To put myself through library school I took a series of temp jobs, working for the same agency as a friend of mine.  He got a freelance position at the United Nations and invited me to come join him for what turned out to be a two-person job.  We were going to digitize a vast collection of UN records and create a database—perfect training for my new career in archive management.  I thought I would be building finding aids and doing some hardcore cataloging.  In fact, the job meant running a scanner all day long, then cleaning up gnarly OCR text word by word.  Dull, mindless labor.

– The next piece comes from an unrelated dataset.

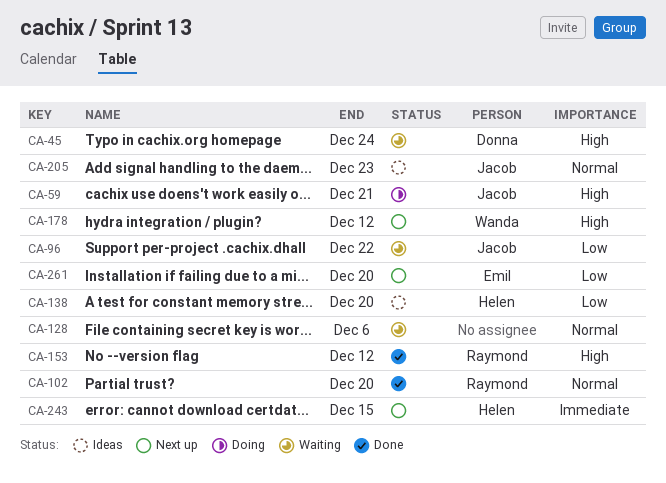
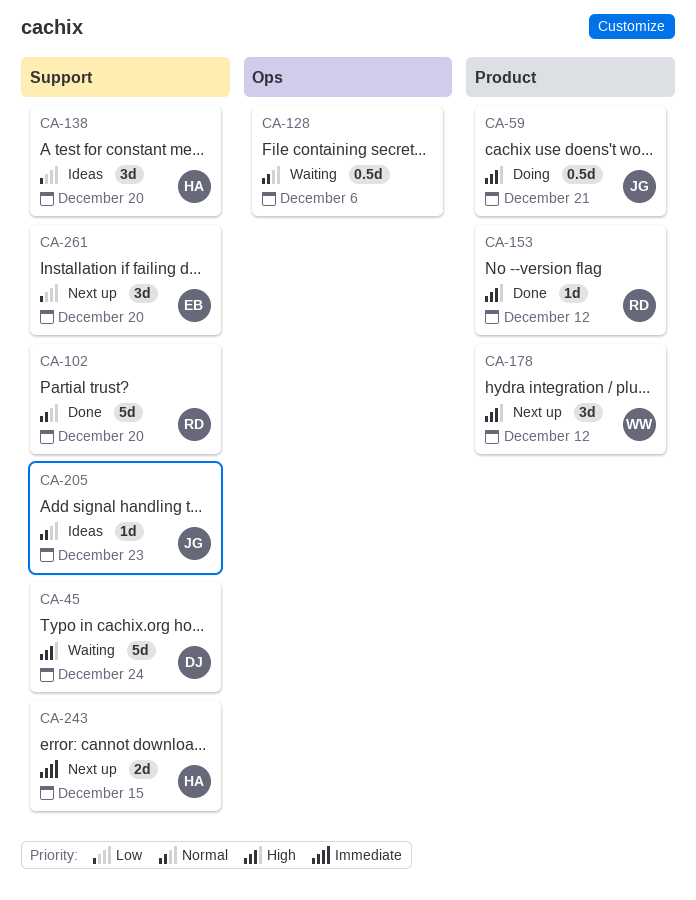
CA-96: present -> none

A few weeks after I started, though, the General Assembly went into session.  This was in 2003, and the specter of 9/11 was still very much alive in New York.  Every car that came near my office had to be inspected by men with mirrors on poles and sniffed by dogs.  Anti-sniper tents were set up outside the Secretariat Building and, yes, the UN main library.  Just getting to work meant showing official passes and being scrutinized by heavily armed men.  Suddenly my dull job was the most exciting thing I’d ever done.

That was when I fell afoul of the KGB.  Well, former KGB.  The chief librarian at the UN, it turned out, was Russian.  I had to interview him for one of my library school assignments.  I asked what I thought was a harmless question—where had he trained in library science?  He grew immediately hostile and demanded to know why I wanted this information.  It wasn’t until later that I learned that my boss, another Russian, was a former KGB agent and the chief librarian was still terrified that he was being watched, even a decade after the fall of the Soviet Union.  He thought I was spying on him!

Eventually the General Assembly finished its business and things went back to normal again, normal and dull.  I was surprised how much I missed the action thriller atmosphere that surrounded my job.  However, I wasn’t to stay bored for long.  It was about this time I started working on my first serialized novel, Monster Island, which I wrote during my lunch breaks.  The book took place in a New York overrun by zombies but full of Somali child soldiers and weapons of mass destruction and yes, there was a scene where the heroes have to break into the UN Secretariat building.  I was surrounded by research possibilities and great inspiration and I could not have written the book without being there on the spot.  By the time I left that job, I had my first book deal and my future had finally begun—but I’ll never forget my dull data entry job that threw me into the middle of international suspense and intrigue!